VPPPA Conference Notes
Title
Improve Incident Investigation Effectiveness
Presenter
Stan Owens (Behavioral Science Technology)
Session Date
September, 2003
Take Aways
- Accident Ice-burg:
- Seen
- Fatality,
- Lost time,
- Recordable,
- Property damage
- Unseen
- Exposures,
- At-risk behaviors
- Barriers to safe performance
- Hazard recognition & response
- Business systems
- Rewards & recognition
- Facilities & equipment
- Disagreement on safe practice
- Personal factors
- Culture
- Etc.
- People are afraid to talk with investigators. Public perception of an
investigator is someone who investigates criminals, gathers evidence, which
leads to; a trial, conviction and punishment.

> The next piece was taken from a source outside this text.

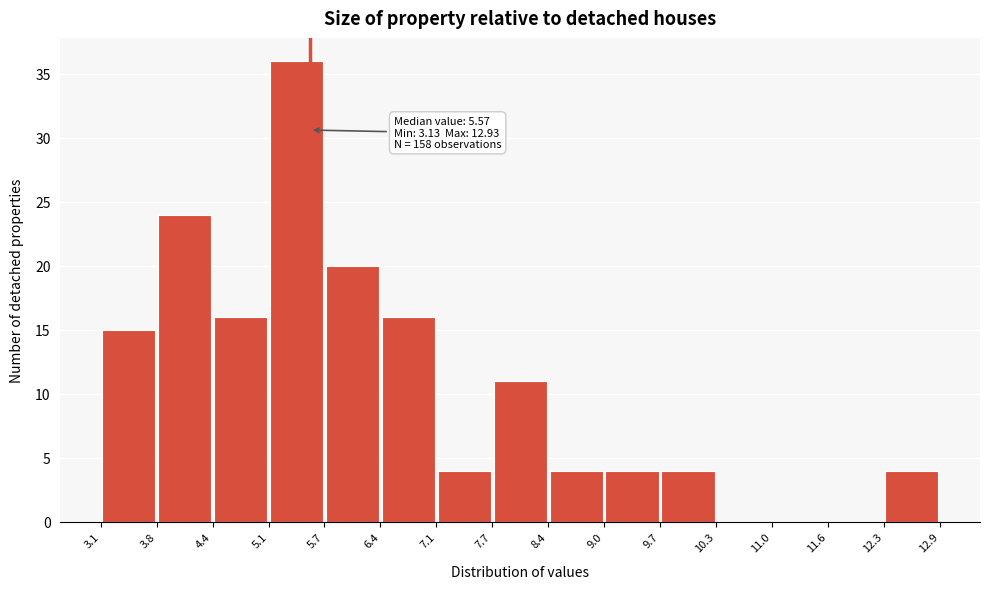

Which range on the x-axis has the tallest bar?

5.1 to 5.7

- Behavioral Incident Investigation;
- Determine what happened,
- Root cause analysis
- Make changes, replace
- Improve consequences, since consequences may hide truth/facts from being
reported
- Feedback is a consequence
- Safe behavior/good consequences
- At risk behavior/bad consequences
- Use data to identify barriers, and then remove barriers to safety. This
is critical to any organizations success in safety improvement.
- ABC Analysis
- Antecedents - precedes or triggers behavior, only to the extent that
they predict consequences
- Behavior – an observable act
- Consequences – anything directly following behavior, consequences
control behavior. Three factors affect consequences;
- Timing – sooner/later
- Consistency – certain/uncertain
- Significance – positive/negative
- Ideal Safety Culture
- Role of Senior Leadership – set a vision
- Role of Managers and Supervisors – Understand vision, skills
to support vision
- Comprehensive employee engagement
- Rx for failure
- Jump too quickly to solutions/”why”
- Place fault or blame
- Stop with just one cause
- Don’t construct a behavioral sequence of events
- Ignore possible barriers
Session Worthwhile for Future Attendees/Meetings
Yes
Recommended Actions for Evaluation by VPP Steering Committee
Accident Investigation subcommittee has heard comments from staff that the
Incident critique process can be intimindating. PNNL should evaluate the overall
process in order to combat the perceived threat. The incident critique process
should be seen as a learning tool, not a blame maker.